组件接入最佳实践

更新时间: 2022-07-14 15:12:03

介绍组件接入的最佳实践。

版本号

版本号规范

版本格式:主版本号.次版本号.修订号,版本号递增规则如下:

  • 主版本号:当你做了不兼容的 API 修改

  • 次版本号:当你做了向下兼容的功能性新增

  • 修订号:当你做了向下兼容的问题修正

先行版本号及版本编译信息可以加到“主版本号.次版本号.修订号”的后面,作为延伸。如:组件镜像还在调试中预发版本号可以定义为(x.y.z-beta.1)

版本号映射

ADP 组件包含两个版本号,组件版本号和应用版本号。

对应关系见示例:

# Helm chart Chart.yaml
apiVersion: v1
version: 0.1.0  #组件版本号
description: cn app cn-app-events
name: cn-app-events
appVersion: 1.0.0 #应用版本号

Chart on ADP 最佳实践

Chart基本要求

  1. 组件中心的组件 chart 需要能够通过 helm v3 安装

  2. 使用 helm v3 安装时,chart 应当能够通过指定不同 release name 进行多次安装且不出现资源冲突

  3. 使用 helm v3 安装时,chart 应当能够通过指定不同 namespace 进行安装,且安装 chart 所创建的资源应该与指定的 namespace 相匹配

配置示例

apiVersion: apps/v1
kind: StatefulSet
metadata:
  name: {{ include "minio.fullname" . }} 
  labels:
    app: {{ include "minio.fullname" . }}
    component: minio
    {{- include "minio.labels" . | nindent 4 }}
# 1、所有资源的name都是变量,一般和releaseName保持一致或增加前缀或者后缀 xxxx-{{ include "minio.fullname" . }}
# 2、所有的资源的namespace字段留空。

charts 文件结构

基本结构

myapp
├── Chart.yaml
├── templates
└── values.yaml

如果组件由多个模块或者应用组成,基于不同场景可以考虑两种不同的组织方式。

方式一:每个应用(模块)作为一个chart(适用于管控面与数据面分离组件)

charts
├── mysql
│   ├── Chart.yaml
│   ├── templates
│   └── values.yaml
└── mysql-operator
    ├── Chart.yaml
    ├── templates
    └── values.yaml

方式二:一个chart由多个模块组成

kube-prometheus-stack
├── templates
│   ├── prometheus
│   ├── alertmanager
│   ├── grafana
│   ├── prometheus-operator
│   └── exporter
├── crds
│    ├── crd0.yaml
│    └── crd1.yaml
├── Chart.yaml
└── values.yaml

存储配置规范

  1. 组件 chart 如果需要使用 pvc,则 pvc 的 .spec.storageClassName 字段请留空,组件交付的底座环境会自动使用底座默认的 storageclass (kubernetes 的默认机制)

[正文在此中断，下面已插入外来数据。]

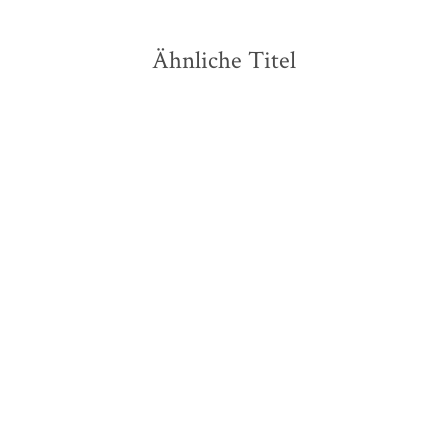
Ähnliche Titel
Max Czollek
Hadija Haruna-
Naomi Klein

    1. adp 底座默认的 storageclass 为 "yoda-lvm-default"

  2. 对于磁盘有特殊需求的中间件,建议采用以下方式

    1. 提交的 chart 中使用的 storageclass 指定为"",从而可以适配任何设置了默认 storageclass 的底座

    2. 需要独占块设备/文件系统的中间件,需要在文档中注明所依赖的具体 storageclass 类型,并描述如何通过 values.yaml 配置 storageclass

    示例

## statefulset.yaml

{{ $storageClass := .Values.persistence.storageClass }}
volumeClaimTemplates:
    - metadata:
        name: export-1
      spec:
        accessModes: [ {{ .Values.persistence.accessMode }} ]
        {{- if $storageClass }}
        storageClassName: {{ $storageClass }}
        {{- end }}
        resources:
          requests:
            storage: {{ .Values.persistence.size }}
 
 # values.yaml
 persistence:
  enabled: true
  #storageClass: default
  VolumeName: cluster-minio
  accessMode: ReadWriteOnce
  size: 5Gi
  subPath: ""

存活探针

对于每个container都配置了存活探针(spec.containers[].livenessProbe)

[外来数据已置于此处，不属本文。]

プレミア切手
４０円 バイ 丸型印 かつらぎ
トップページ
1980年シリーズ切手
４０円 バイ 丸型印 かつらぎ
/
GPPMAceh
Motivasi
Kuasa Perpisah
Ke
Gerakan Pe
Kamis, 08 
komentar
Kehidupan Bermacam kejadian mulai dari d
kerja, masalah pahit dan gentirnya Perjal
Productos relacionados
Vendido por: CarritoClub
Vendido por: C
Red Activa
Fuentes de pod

# Source: mysql-operator/templates/deployment.yaml
apiVersion: apps/v1
spec:
  replicas: 1
  template:
    spec:
      containers:
        - name: mysql-operator
          securityContext:
            {}
          image: "harbor.middleware.com/middleware/mysql-operator:v1.0.18"
          ports:
            - name: http
              containerPort: 80
              protocol: TCP
          livenessProbe:
            failureThreshold: 3
            httpGet:
              path: /healthz
              port: 10880
              scheme: HTTP
            initialDelaySeconds: 5
            periodSeconds: 5
            successThreshold: 1
            timeoutSeconds: 5

就绪探针

对于每个container都配置了就绪探针(spec.containers[].readinessProbe)

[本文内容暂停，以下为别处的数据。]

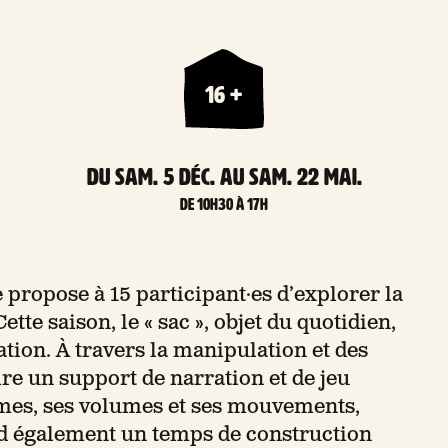
16 +
Du sam. 5 Déc. au sam. 22 Mai.
De 10h30 à 17h
 propose à 15 participant·es d’explorer la
te saison, le « sac », objet du quotidien,
ation. À travers la manipulation et des
ire un support de narration et de jeu
ormes, ses volumes et ses mouvements,
end également un temps de construction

# Source: mysql-operator/templates/deployment.yaml
apiVersion: apps/v1
spec:
  replicas: 1
  template:
    spec:
      containers:
        - name: mysql-operator
          securityContext:
            {}
          image: "harbor.middleware.com/middleware/mysql-operator:v1.0.18"
          command:
          - ./mysql-operator
          - --v=5
          - --leader-elect=true
          - --port=10880
          - --operatorname=mysql-operator
          imagePullPolicy: IfNotPresent
          ports:
            - name: http
              containerPort: 80
              protocol: TCP
          readinessProbe:
            failureThreshold: 3
            httpGet:
              path: /healthz
              port: 10880
              scheme: HTTP
            initialDelaySeconds: 5
            periodSeconds: 5
            successThreshold: 1
            timeoutSeconds: 5

Pod Request/Limit

对于每个container都配置了Pod Request/Limit (spec.containers[].resources.limits)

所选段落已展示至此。